Today a shorter post than I normally write. This is due to my work on a series of posts on a specific industry, which I want to kick off with a post on how to describe an industry. I am not satisfied with the result yet, so you have to wait a little longer for that post.
There has been a book I wanted to write about for quite some time now, so I use this opportunity to do just that. The book in question is Do We Need Pandas? by Ken Thompson. It carries the subtitle “The uncomfortable truth about biodiversity”, which makes it clear what the book is about. If I was asked to describe it in one sentence, I would call it a “primer on biodiversity”.

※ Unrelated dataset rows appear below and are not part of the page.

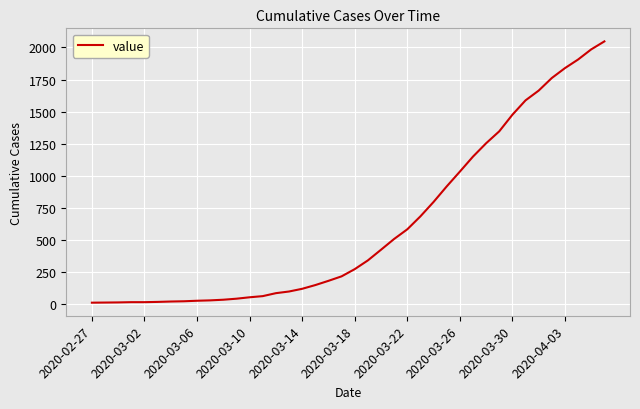

What is the maximum value shown in the chart?

2047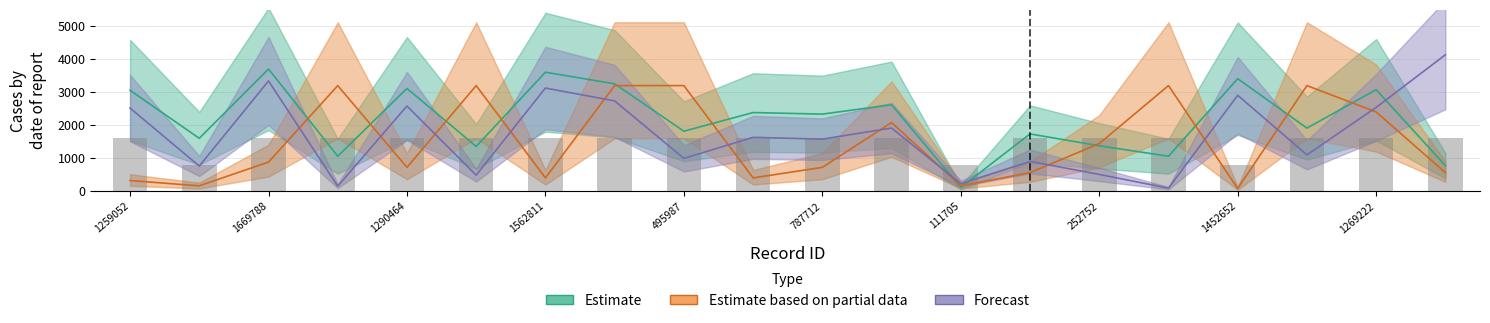

Reading left to right, list all the values displayed in this chart.

Estimate: 3057.3	1601.1	3702.7	1057.4	3114.2	1354.1	3605.5	3254.5	1816.1	2382.4	2334.9	2618.5	111.5	1734.0	1374.5	1057.4	3409.8	1910.3	3074.7	771.5
Estimate based on partial data: 320.0	160.0	880.0	3200.0	720.0	3200.0	400.0	3200.0	3200.0	400.0	720.0	2080.0	160.0	560.0	1440.0	3200.0	80.0	3200.0	2400.0	560.0
Forecast: 2518.1	759.5	3339.6	148.9	2580.9	483.2	3125.6	2735.5	992.0	1630.4	1575.4	1912.6	223.4	899.8	505.5	89.0	2905.3	1098.4	2538.4	4134.8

I believe it is specifically suited for economists, although you might find the first three chapters a little bit daunting – too much biology for your taste. However the fourth chapter is written especially with economists in mind, and covers the worth of biodiversity. At the end of this chapter, I hope you have widened your horizon beyond the monetary value of biodiversity, so Thompson can take you on an exploration of its threats. When you read this chapter and the chapters to follow, you will recognize the added value of the first chapters, and how they help you to better understand possible solutions.
Although Do We Need Pandas? may not have the definitive solution to biodiversity loss, it does make you better prepared for any discussions on the topic. Ultimately, when you are to teach 21st century economics based on the doughnut framework you want to be knowledgeable on the subject. Then it is a good thing to know you can be when you take the time to read the 145 pages Ken Thompson wrote.